Does prolonged restraint, therefore, constitute a situation which requires “life sustaining treatment” or a “vital act”?
My position on 3A, B and C – ridiculous though it sounds – is that Sessey prevents us from REMOVING the person from the location because ultimately our intention is for that person to receive a mental health assessment.
The way I read it – in 3A, B and C you are into a position of restraining the person at the location until someone can get a Section 135 Warrant together and come and do a mental health assessment at the location.
This is hardly in anyone’s “best interests” but it is my reading of the MCA and the implications of Sessey.
In Scenario 3D the situation is different. In this case the potential effects of the suspected or taken huge overdose take precedence. The reason for REMOVAL is for these effects to be countered and for the person to receive “life sustaining” treatment so that the overdose doesn’t kill them. Providing that the “lacks capacity” judgement has been given by the paramedics then I do believe that the Mental Capacity Act could be used here.

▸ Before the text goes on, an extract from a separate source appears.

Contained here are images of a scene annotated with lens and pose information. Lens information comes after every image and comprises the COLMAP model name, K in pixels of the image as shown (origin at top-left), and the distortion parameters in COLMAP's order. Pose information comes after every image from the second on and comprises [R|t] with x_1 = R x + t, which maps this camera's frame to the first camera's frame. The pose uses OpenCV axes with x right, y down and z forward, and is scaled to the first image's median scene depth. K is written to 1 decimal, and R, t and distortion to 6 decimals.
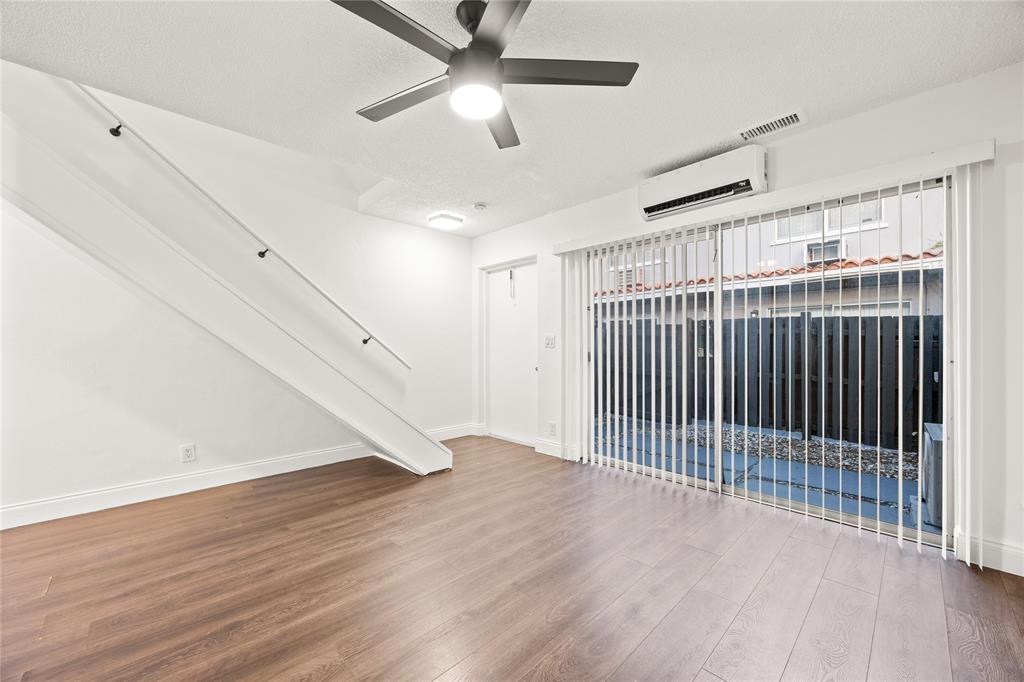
lens RADIAL K [[387.6, 0, 512.0], [0, 387.6, 341.0], [0, 0, 1]] dist [-0.002514, -0.000112]
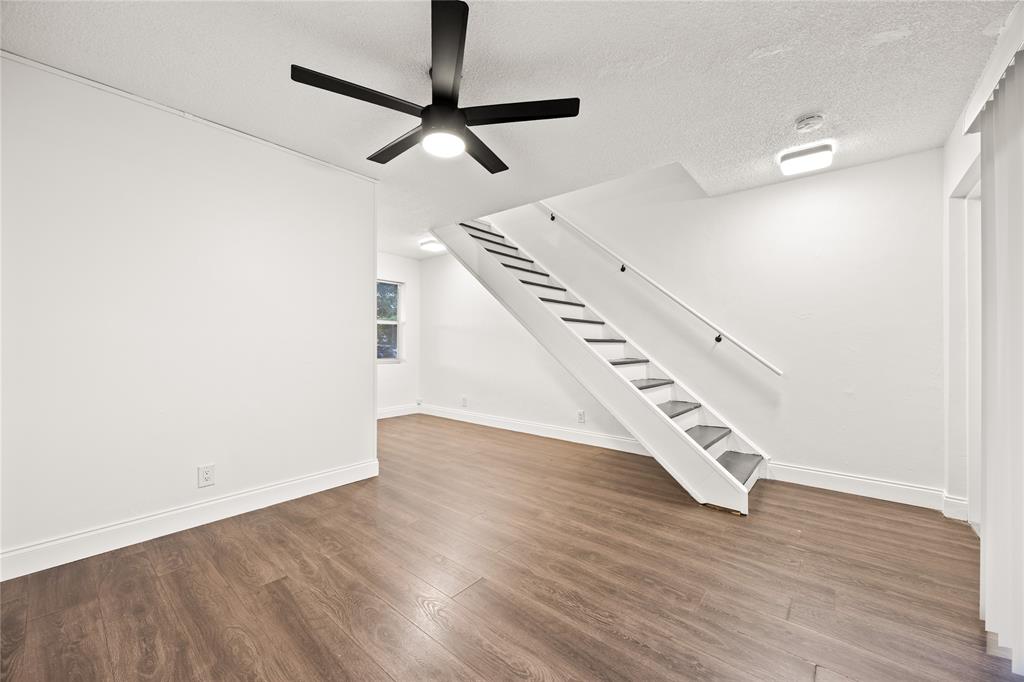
lens RADIAL K [[387.6, 0, 512.0], [0, 387.6, 341.0], [0, 0, 1]] dist [-0.002514, -0.000112]
pose [[0.124422, 0.000261, -0.992229, 0.600250], [0.006945, 0.999975, 0.001134, -0.003280], [0.992205, -0.007032, 0.124417, 0.554197]]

We would not be REMOVING the person for a mental health assessment though this would no doubt follow. The primary reason would be to get the overdose medically treated before it did lasting or permanent harm.
These are all circumstances that I have either faced or know of officers who have had to face them. This is a really complicated piece of legislation which is why I believe that Section 136 needs to be amended and that private places be included within its scope. Even if that means a temporary holding power for a limited time under a senior police officer’s authority.
In these circumstances no-one has time to sit around playing with complexities of law. Instant decisions need to be taken and our instincts would be to step in and “do something”. We know from Sessey that these instincts can lead to unintentional unlawful action.
I do not criticise the officers in the Sessey case. I would argue that they did the “right” thing – even if the law eventually said otherwise. They were not disciplined as far as I know, nor should they have been in those circumstances, but the claimant was successful and their actions could be construed as assault and unlawful imprisonment.
This hardly seems fair when they were seemingly trying to help.
My interpretation could be completely wrong and I now hand over to @MentalHealthCop or indeed anyone else who wishes to contribute and discuss my interpretation.
Faced with any of these situations again I WOULD do something – the question is – would what I do be lawful even if it was done solely with the purpose of protecting life or getting proper medical treatment or mental health assessment.
If it isn’t lawful – then doesn’t the law need to be reviewed?